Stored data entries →
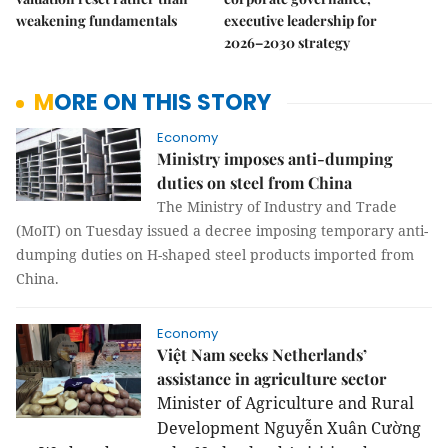
weakening fundamentals
executive leadership for
2026–2030 strategy
MORE ON THIS STORY
Economy
Ministry imposes anti-dumping
duties on steel from China
The Ministry of Industry and Trade
(MoIT) on Tuesday issued a decree imposing temporary anti-
dumping duties on H-shaped steel products imported from
China.
Economy
Việt Nam seeks Netherlands’
assistance in agriculture sector
Minister of Agriculture and Rural
Development Nguyễn Xuân Cường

What the task requires →
Spot every line in the entries that includes the word "dumping", and copy each one out.

Result →
Ministry imposes anti-dumping
dumping duties on H-shaped steel products imported from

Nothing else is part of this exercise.